Jakarta (ANTARA News) - Menteri Lingkungan Hidup dan Kehutanan (LHK) Siti Nurbaya menegaskan program Perhutanan Sosial yang dijalankan berbarengan dengan Reformasi Agraria bukan sekedar soal pemberian aset legal tapi juga pemberian akses guna peningkatan kesejahteraan.

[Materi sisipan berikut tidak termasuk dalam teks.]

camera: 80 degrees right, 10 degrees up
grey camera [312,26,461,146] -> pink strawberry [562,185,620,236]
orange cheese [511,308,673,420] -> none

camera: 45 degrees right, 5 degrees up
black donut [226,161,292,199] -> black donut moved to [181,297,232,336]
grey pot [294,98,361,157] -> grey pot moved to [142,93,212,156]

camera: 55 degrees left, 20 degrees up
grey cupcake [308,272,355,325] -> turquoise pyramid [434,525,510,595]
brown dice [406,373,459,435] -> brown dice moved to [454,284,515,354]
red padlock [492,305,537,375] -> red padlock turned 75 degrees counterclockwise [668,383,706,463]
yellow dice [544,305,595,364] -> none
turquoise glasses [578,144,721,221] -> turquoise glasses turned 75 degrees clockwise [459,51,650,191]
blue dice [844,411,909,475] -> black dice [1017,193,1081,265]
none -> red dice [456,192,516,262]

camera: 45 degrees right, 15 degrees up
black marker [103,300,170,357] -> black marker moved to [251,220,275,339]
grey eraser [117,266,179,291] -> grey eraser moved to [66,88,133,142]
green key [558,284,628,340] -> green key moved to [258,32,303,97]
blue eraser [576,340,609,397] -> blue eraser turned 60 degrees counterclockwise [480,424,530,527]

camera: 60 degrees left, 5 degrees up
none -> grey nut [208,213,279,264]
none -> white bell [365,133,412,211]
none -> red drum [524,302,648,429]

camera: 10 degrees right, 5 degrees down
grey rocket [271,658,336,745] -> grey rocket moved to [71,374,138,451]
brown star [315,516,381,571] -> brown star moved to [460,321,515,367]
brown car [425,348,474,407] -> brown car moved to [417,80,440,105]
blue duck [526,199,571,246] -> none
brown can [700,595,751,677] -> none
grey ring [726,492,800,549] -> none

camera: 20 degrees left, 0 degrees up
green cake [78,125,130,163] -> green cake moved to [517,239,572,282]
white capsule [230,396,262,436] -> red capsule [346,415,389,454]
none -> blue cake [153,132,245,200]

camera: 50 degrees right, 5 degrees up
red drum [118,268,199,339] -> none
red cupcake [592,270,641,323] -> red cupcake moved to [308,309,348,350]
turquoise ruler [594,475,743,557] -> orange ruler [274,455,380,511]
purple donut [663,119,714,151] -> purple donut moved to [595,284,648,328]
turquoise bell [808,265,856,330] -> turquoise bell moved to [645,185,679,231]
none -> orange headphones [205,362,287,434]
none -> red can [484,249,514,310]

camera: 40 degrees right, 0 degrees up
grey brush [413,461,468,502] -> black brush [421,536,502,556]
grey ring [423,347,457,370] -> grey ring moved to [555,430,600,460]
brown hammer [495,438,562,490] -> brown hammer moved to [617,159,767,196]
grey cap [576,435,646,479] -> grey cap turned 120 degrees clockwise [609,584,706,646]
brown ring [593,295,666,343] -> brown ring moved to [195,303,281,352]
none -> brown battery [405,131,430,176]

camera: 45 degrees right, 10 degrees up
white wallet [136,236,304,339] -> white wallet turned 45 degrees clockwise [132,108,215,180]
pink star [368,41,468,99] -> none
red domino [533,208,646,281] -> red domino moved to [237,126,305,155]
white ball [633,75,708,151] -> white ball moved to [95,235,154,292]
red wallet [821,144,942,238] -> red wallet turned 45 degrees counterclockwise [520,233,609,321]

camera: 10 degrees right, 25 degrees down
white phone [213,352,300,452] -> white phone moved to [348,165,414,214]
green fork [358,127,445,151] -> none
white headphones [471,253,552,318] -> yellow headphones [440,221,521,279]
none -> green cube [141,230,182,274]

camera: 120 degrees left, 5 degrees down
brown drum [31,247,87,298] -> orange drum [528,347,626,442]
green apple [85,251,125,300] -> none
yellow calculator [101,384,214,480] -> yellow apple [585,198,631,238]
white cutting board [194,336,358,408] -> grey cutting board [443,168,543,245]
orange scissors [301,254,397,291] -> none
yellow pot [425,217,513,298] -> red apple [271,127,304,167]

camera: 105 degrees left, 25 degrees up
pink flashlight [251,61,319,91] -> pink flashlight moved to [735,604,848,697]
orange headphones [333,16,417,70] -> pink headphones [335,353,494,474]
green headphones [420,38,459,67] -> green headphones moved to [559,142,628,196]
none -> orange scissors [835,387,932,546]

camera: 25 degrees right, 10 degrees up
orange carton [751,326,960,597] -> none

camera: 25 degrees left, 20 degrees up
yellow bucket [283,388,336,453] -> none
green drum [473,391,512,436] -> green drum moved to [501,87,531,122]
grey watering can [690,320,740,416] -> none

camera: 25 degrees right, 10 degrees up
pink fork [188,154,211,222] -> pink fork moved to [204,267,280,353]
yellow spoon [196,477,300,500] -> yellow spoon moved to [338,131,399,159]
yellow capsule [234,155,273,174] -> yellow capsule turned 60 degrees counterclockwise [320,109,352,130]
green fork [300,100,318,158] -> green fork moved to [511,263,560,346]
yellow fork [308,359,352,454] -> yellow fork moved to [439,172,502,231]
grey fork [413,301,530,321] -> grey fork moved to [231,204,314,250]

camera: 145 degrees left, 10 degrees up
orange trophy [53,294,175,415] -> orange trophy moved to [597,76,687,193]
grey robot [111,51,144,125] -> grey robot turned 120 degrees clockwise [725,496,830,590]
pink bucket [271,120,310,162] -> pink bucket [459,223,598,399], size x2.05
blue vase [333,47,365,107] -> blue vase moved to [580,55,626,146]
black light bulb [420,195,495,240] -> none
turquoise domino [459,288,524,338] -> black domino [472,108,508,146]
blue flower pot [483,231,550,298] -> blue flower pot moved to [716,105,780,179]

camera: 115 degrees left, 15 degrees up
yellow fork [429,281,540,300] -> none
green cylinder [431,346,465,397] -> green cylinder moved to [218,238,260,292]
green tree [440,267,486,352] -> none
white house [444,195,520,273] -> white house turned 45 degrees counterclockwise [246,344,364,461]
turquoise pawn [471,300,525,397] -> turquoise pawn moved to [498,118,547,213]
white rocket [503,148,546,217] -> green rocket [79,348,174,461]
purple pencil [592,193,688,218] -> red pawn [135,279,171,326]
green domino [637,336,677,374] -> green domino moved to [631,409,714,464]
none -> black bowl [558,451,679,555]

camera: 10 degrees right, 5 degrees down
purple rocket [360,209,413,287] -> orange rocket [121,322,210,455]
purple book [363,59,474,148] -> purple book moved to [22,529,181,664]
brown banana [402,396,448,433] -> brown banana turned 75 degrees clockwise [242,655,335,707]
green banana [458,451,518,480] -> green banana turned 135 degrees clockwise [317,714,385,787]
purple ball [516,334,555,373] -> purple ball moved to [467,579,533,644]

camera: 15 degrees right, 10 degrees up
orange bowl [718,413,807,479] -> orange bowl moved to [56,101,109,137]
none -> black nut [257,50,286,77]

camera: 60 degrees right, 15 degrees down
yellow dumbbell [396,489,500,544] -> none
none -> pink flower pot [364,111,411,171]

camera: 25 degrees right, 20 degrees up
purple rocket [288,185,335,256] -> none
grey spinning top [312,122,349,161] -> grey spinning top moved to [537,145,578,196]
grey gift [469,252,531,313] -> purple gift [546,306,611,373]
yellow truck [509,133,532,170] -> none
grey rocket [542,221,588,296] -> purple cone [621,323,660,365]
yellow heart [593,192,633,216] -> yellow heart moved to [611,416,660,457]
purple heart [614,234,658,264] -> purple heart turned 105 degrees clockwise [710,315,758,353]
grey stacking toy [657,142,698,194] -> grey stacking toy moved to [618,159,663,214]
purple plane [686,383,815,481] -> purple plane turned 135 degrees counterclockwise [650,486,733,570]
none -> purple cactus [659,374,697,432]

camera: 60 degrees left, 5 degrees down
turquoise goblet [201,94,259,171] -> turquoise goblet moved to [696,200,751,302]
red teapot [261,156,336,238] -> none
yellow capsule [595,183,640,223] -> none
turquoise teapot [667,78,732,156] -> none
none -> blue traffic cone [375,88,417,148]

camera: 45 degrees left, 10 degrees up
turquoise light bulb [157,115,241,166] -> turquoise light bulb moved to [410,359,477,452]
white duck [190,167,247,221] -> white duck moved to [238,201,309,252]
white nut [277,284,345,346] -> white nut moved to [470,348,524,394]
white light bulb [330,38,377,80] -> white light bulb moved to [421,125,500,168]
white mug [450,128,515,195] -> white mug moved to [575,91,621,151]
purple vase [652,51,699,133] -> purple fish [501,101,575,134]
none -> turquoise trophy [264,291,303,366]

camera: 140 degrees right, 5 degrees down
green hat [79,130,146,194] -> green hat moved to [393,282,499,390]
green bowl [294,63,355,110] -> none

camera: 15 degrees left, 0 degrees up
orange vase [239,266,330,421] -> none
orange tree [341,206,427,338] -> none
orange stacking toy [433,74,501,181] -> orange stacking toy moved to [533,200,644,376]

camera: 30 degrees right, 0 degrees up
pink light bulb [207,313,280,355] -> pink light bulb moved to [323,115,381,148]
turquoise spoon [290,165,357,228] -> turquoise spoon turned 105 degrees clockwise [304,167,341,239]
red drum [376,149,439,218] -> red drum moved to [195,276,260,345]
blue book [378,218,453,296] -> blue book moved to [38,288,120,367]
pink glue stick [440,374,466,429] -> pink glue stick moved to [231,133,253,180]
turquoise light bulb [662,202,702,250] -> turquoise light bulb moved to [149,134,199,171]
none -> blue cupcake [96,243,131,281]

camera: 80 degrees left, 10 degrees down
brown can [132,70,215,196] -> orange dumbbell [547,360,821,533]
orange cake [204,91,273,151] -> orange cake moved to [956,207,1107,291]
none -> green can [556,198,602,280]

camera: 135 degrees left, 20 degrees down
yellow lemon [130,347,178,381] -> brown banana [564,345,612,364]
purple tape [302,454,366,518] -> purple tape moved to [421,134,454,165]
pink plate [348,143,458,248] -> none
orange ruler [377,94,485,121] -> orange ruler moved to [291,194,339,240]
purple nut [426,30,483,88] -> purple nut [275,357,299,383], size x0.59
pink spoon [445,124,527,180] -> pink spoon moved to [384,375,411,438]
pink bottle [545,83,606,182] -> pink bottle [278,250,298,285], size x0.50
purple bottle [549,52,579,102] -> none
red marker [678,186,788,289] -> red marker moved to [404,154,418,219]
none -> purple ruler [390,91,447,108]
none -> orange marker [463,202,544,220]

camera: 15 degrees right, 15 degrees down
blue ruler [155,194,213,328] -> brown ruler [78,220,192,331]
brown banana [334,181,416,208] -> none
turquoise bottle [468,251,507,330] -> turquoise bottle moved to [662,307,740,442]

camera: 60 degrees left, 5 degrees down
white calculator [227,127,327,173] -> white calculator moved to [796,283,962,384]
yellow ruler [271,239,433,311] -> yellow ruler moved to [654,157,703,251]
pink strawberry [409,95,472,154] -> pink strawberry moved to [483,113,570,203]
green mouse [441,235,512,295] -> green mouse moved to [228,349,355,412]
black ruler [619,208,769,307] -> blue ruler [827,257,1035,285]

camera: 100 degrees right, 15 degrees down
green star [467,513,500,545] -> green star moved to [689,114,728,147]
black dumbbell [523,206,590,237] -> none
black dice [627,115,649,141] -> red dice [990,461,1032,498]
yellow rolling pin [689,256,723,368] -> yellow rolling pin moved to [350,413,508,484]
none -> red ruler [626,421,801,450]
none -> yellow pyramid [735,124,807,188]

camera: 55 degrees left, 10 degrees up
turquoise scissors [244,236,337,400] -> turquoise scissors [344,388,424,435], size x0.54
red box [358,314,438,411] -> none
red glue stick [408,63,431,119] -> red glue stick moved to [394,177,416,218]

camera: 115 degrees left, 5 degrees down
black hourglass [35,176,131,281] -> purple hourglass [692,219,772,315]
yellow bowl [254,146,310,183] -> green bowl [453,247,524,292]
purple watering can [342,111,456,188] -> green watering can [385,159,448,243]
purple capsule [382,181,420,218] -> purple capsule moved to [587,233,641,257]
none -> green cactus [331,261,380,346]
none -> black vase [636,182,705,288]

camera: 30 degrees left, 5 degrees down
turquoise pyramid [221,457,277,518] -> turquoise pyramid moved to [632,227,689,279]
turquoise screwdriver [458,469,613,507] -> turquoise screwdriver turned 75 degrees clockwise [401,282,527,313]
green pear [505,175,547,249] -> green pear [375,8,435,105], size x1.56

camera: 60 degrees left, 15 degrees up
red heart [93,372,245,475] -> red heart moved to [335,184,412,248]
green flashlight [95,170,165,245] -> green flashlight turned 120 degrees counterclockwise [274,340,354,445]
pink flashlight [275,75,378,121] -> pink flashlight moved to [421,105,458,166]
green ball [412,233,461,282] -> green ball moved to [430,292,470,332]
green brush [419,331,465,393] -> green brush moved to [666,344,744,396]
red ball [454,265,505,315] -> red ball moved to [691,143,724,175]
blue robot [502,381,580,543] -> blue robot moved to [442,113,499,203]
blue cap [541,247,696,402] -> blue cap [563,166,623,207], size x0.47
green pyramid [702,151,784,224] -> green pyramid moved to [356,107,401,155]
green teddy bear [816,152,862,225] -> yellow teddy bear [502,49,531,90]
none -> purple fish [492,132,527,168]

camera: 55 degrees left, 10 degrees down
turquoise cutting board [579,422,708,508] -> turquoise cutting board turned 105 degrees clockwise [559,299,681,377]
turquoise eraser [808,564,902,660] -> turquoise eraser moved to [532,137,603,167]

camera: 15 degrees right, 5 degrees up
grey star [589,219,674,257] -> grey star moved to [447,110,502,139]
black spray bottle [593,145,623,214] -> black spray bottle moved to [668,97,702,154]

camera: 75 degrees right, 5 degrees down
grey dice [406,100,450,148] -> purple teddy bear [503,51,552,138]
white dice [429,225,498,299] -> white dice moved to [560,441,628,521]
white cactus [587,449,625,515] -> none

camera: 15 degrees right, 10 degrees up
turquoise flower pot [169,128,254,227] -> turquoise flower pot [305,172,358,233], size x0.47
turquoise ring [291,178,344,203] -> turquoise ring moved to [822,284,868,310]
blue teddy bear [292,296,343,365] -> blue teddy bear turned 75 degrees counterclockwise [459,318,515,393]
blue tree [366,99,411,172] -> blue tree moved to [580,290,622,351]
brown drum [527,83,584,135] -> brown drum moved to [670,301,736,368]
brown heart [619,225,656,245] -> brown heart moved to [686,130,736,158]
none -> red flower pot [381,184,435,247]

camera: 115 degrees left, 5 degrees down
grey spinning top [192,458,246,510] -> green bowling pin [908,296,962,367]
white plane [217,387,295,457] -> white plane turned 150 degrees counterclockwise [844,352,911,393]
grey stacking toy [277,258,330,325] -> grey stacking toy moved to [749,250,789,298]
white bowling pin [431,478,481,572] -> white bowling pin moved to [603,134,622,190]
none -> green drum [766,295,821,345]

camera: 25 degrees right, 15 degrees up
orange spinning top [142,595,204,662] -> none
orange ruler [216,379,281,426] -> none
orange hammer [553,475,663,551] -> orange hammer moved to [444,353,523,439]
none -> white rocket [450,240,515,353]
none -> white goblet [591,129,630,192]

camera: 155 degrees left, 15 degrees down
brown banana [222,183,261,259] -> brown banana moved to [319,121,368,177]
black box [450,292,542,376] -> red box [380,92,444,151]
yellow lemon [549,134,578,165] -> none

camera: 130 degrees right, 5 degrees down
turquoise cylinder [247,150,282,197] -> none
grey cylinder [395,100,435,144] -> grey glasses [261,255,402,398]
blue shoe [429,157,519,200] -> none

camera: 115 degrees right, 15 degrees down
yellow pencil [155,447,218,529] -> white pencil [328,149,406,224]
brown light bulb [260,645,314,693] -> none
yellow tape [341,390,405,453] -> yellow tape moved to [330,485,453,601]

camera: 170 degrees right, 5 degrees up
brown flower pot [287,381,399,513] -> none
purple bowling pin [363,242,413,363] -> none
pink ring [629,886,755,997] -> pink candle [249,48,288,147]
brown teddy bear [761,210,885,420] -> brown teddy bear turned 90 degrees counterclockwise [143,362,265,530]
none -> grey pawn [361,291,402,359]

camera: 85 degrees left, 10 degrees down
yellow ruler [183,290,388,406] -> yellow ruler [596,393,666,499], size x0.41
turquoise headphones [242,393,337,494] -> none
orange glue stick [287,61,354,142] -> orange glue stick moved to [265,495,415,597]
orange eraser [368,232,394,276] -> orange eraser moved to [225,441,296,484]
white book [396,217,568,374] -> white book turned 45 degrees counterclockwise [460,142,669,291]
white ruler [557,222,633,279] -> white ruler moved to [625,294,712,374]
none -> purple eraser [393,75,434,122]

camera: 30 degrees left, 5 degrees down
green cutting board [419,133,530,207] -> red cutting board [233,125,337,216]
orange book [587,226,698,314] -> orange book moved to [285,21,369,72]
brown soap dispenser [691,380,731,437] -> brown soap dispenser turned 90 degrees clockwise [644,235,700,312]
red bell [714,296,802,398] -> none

"Hal yang genuine di era pemerintahan Presiden Joko Widodo, terkait perhutanan sosial, adalah selalu diingatkan perlunya ada akses dukungan yang lain-lain. Sehingga ada spot-spot ekonominya, harus ada ekonomi domestiknya. Jadi harus ada lahan, kesempatan dan skill," katanya dalam Forum Medan Merdeka Barat 9 yang digelar Kementerian Komunikasi dan Informatika (Kominfo) di Jakarta, Selasa.

Berdasarkan data KLHK, total pencapaian kinerja pemberian akses kelola kawasan hutan melalui skema Perhutanan Sosial hingga Maret 2018 mencapai 1.500.699,53 hektare (ha).

Luasan tersebut menjangkau sekitar 313.270 Kepala Keluarga (KK) melalui pemberian 4.302 ijin atau hak berupa SK Menteri LHK untuk Hutan Desa (HD), Hutan Kemasyarakatan (HKm), Hutan Tanaman Rakyat (HTR), Hutan Rakyat (HR), Hutan Adat (HA) dan Kemiteraan Kehutanan.

"Pertanyaan yang banyak saya terima kenapa baru 1,5 juta ha untuk Perhutanan Sosial. Bagaimana kita mau buru-buru, orang kita melakukan penajaman-penajaman rancangan kebijakannya dulu, saya juga harus ke lapangan dulu lihat berapa puluh `site?," ujar Siti.

Skema Perhutanan Sosial kali ini, menurut dia, berbeda dari sebelum-sebelumnya karena Presiden Joko Widodo menekankan harus ada bantuan-bantuan lain yang disertakan selain aset, harus ada usaha perbaikan ekonomi masyarakat.

Untuk memastikan aset dan akses memberikan perubahan bagi masyarakat, ia mengatakan KLHK telah membuat Dashboard Sistem Navigasi Perhutanan Sosial. Selain memantau jumlah pemberian akses kelola perhutanan sosial juga dipantau penanganan konflik hingga peningkatan kapasitas usaha perhutanan sosial.

Dirjen Perhutanan Sosial dan Kemitraan Lingkungan KLHK Bambang Supriyanto mengatakan dengan adanya legalitas ijin pengelolaan area hutan selama 35 tahun bagi kelompok-kelompok masyarakat ini maka akses permodalan akan lebih mudah, baik melalui perbankan, tanggung jawab sosial perusahaan (corporate social responsibility/CSR), Kredit Usaha Rakyat (KUR) hingga Dana Desa.

KLHK, menurut dia, juga sudah melakukan sejumlah MoU dengan perbankan nasional seperti Bank Mandiri, BNI dan BRI untuk mendukung pelaksanaan Perhutanan Sosial ini. Sejauh ini memang baru terlaksana di Jawa dan segera meluas ke pulau-pulau lain.

Ia juga mengatakan agar Perhutanan Sosial benar-benar berjalan memberikan kebaikan bagi masyarakat maka satu SK Menteri LHK yang dikeluarkan untuk ijin maupun hak pengelolaan akan ada satu pendamping. Pemerintah Provinsi harus bekerja sama dengan membantu menyediakan pendamping ini, dan kekurangan personelnya akan diambil dari Lembaga Swadaya Masyarakat (LSM), akademisi, peneliti, bahkan pihak donor.

"Tapi mereka memang harus tersertifikasi, atau harus melalui pelatihan tutorial beberapa hari dulu dan mendapat tujuh panduan untuk masing-masing skema Perhutanan Sosial," ujar Bambang.